▶ _Questions_
(a) According to the text on the Sunyang drama, in what year did Samsung's Lee launch Samsung Motors?
(b) For each statement, say whether it agrees with the text on the Sunyang drama, and quote the words that decide it.
(i) Hyundai Motor Group controls more than 80 percent of the domestic car market.
(ii) In the drama, Jin fails to acquire Ajin Motors.
(iii) Samsung sold its automotive business to Renault Group.
Text excerpt Block Start
While the Samsung family has managed to cement its leadership in the many industries it set eyes on, it failed big in the automotive business when it gave way for Hyundai Motor Group -- another Korean chaebol empire established by the late founder Chung Ju-yung -- to acquire Kia Motors in 1998.
In the drama, the Sunyang chairman appears to show the mixed legacies of the Lee and Chung families. Like Samsung’s Lee, Jin is depicted as a car enthusiast who would hide in his personal garage for hours to study cars made by foreign automakers.
Sunyang Motors' struggles as the tailender in the car market spurs Jin to acquire Ajin Motors, the second-largest automaker that is forced into court receivership. Jin’s attempt to save his automobile business faces hardship in the wake of the Asian financial crisis that actually hit South Korea in the late 1990s. Jin ultimately succeeds in acquiring Ajin Motors in the drama.
With the dream of having his own brand cars, Samsung’s Lee also launched Samsung Motors in 1995. But the automaker had to file for court receivership after a brief four-year stint. Samsung ended up selling off its automotive business to France’s Renault Group in the wake of the Asian financial crisis.
While the car sector marks a bitter loss for Samsung, Hyundai Motor Group has grown into the country’s No. 1 automaker after its acquisition of Kia, dominating more than 80 percent of the domestic market.
Admiration and hatred
Whether Jin Do-joon, or Yoon Hyun-woo, will succeed in his revenge against the Sunyang family is yet to be known. The drama takes on the familiar David vs. Goliath plot, with the meek and innocent David knowing how the future unfolds.
Critics explained how this kind of plot development gives viewers "vicarious satisfaction."
They pointed to examples such as when the young Jin Do-joon advises his father to invest in the movie Titanic to Korea, or when Jin chooses the what is perceived as “worthless” land of Bundang in Gyeonggi Province as a reward from his grandfather. Viewers are satisfied because they already know how Titanic becomes one of the biggest movies of all time, and how the value of the Bundang area jumps after it is selected as a government urban redevelopment project.
“What is special about this drama is how it has infused South Korea’s modern history into the plot. It uses all the real events that took place and the youngest grandson uses it to gain wealth,” Jung Duk-hyun, a culture critic, told The Korea Herald.
Text excerpt Block End
Extracted information Block Start
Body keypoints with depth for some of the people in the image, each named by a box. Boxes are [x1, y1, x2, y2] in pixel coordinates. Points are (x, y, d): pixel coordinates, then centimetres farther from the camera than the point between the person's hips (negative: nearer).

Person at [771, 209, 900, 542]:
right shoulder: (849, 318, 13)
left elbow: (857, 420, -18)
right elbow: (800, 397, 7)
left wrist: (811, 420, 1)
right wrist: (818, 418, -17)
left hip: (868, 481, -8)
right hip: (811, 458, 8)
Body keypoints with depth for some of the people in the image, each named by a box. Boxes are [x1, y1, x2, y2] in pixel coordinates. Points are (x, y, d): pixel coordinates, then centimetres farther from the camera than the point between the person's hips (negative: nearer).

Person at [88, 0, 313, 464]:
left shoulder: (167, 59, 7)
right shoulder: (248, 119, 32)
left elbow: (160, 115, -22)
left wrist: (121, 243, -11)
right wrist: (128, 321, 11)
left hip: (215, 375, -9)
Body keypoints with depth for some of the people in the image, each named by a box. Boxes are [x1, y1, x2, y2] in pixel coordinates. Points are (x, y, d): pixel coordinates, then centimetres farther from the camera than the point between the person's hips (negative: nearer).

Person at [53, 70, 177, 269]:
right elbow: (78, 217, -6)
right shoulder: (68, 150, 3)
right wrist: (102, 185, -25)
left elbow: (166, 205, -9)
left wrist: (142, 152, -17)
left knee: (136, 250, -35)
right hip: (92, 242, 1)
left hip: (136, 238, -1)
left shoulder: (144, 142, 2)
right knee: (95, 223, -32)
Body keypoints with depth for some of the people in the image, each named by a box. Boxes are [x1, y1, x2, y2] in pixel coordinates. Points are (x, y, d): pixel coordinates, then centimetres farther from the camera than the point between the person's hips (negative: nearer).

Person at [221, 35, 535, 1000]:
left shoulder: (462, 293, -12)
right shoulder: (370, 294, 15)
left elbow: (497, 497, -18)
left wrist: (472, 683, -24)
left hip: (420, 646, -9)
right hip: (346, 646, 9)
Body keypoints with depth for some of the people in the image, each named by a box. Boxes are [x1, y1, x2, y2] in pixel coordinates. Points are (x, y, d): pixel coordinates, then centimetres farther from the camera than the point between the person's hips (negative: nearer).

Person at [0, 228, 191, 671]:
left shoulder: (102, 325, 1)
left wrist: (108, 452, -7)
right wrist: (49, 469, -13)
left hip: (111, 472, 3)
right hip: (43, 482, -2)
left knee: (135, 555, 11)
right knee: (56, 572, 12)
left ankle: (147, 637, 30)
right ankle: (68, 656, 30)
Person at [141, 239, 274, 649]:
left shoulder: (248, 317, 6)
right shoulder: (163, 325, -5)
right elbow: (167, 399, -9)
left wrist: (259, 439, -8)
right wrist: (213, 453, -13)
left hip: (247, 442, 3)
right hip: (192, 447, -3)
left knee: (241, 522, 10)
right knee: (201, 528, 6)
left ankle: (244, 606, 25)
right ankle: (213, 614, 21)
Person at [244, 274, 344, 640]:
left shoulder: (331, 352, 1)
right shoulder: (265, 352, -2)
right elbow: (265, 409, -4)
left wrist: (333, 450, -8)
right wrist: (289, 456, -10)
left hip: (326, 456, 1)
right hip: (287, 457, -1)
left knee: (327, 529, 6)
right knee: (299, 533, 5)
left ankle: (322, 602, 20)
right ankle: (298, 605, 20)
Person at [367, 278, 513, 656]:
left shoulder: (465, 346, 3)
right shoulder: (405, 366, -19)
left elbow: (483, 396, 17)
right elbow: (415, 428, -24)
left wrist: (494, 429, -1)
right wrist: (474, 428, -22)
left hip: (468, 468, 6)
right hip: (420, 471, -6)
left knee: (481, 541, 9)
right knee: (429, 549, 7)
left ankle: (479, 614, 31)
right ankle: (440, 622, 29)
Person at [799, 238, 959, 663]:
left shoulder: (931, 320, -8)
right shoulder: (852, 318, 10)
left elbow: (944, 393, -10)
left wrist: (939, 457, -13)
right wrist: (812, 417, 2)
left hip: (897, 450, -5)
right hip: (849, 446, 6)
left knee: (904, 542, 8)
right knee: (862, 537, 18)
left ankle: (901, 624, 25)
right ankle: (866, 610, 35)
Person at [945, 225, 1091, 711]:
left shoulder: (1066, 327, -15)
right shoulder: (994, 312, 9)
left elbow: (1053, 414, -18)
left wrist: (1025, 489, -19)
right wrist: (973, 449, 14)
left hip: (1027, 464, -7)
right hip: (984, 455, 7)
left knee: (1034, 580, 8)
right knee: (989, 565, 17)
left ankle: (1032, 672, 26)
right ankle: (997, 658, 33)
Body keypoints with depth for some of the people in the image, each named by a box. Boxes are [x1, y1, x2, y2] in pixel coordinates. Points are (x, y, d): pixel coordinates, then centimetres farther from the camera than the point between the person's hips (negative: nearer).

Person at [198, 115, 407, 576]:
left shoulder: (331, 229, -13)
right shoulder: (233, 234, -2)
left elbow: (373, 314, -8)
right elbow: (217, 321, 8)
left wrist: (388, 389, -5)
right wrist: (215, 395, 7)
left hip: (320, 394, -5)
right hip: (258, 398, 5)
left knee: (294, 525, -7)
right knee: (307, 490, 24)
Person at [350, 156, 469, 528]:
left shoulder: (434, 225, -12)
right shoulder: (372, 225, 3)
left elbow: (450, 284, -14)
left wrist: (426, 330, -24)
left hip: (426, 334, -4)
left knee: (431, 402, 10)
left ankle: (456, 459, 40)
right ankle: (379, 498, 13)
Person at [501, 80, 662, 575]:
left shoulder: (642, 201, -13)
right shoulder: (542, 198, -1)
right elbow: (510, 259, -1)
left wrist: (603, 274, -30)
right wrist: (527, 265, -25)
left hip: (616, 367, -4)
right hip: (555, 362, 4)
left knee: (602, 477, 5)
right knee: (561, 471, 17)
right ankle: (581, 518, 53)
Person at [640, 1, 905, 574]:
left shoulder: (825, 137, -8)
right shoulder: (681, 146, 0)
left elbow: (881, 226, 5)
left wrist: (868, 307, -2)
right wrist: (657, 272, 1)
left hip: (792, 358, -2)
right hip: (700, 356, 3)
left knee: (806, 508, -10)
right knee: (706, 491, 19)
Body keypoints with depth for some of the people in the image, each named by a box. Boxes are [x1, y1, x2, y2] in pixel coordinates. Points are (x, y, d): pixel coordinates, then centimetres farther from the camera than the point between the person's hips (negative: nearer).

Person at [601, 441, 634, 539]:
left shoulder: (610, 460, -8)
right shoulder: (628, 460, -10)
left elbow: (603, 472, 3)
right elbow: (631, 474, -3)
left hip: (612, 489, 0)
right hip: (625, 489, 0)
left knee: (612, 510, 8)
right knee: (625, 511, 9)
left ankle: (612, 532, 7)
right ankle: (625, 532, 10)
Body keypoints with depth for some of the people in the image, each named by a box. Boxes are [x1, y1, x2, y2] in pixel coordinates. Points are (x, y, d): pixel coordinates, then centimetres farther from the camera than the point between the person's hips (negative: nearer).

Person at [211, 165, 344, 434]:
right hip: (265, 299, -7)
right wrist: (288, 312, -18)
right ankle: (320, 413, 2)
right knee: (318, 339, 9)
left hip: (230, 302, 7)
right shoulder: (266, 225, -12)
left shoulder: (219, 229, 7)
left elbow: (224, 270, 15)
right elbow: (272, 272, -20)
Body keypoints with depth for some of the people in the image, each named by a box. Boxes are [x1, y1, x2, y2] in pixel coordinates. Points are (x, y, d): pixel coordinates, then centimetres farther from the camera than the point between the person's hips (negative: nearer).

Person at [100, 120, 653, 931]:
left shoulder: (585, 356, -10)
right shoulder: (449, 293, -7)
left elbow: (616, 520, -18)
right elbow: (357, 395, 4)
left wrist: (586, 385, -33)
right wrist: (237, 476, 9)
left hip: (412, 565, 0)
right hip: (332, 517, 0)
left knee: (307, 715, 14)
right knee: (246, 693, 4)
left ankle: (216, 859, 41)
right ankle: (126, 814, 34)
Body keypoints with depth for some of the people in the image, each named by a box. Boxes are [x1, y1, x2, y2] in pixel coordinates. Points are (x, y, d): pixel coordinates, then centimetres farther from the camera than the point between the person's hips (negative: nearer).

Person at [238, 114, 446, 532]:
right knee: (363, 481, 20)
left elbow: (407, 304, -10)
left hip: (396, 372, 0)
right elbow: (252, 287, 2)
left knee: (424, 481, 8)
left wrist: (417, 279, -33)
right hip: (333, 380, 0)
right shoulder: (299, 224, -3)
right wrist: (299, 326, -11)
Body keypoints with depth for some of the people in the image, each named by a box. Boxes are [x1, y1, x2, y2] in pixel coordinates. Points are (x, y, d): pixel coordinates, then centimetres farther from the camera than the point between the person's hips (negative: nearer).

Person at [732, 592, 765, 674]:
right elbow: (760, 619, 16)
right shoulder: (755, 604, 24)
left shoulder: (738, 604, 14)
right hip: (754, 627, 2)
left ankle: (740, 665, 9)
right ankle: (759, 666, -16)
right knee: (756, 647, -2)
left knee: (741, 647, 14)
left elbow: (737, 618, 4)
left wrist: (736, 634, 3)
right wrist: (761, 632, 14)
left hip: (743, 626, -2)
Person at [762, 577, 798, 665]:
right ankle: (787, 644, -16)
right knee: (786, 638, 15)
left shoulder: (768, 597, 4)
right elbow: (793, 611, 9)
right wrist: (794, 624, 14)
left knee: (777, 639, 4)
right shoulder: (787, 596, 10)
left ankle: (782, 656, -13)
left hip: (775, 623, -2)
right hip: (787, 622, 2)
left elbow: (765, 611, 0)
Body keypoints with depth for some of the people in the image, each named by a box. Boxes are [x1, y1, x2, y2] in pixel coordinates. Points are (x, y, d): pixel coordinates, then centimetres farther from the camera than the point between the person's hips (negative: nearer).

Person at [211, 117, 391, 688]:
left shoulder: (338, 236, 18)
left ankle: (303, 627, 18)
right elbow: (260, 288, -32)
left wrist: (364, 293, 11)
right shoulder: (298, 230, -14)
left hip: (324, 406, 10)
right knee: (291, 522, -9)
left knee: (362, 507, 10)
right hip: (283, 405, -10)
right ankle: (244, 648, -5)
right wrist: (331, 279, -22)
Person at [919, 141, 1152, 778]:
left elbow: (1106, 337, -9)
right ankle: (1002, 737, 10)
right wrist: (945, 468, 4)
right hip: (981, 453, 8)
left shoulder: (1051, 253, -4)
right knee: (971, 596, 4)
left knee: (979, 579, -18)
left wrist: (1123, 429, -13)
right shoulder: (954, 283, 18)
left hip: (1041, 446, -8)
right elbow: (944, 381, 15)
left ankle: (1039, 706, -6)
Extracted information Block End
▶ _Answer section_
(a) 1995

(b)
(i) Yes: "dominating more than 80 percent of the domestic market"
(ii) No: "Jin ultimately succeeds in acquiring Ajin Motors in the drama."
(iii) Yes: "Samsung ended up selling off its automotive business to France’s Renault Group"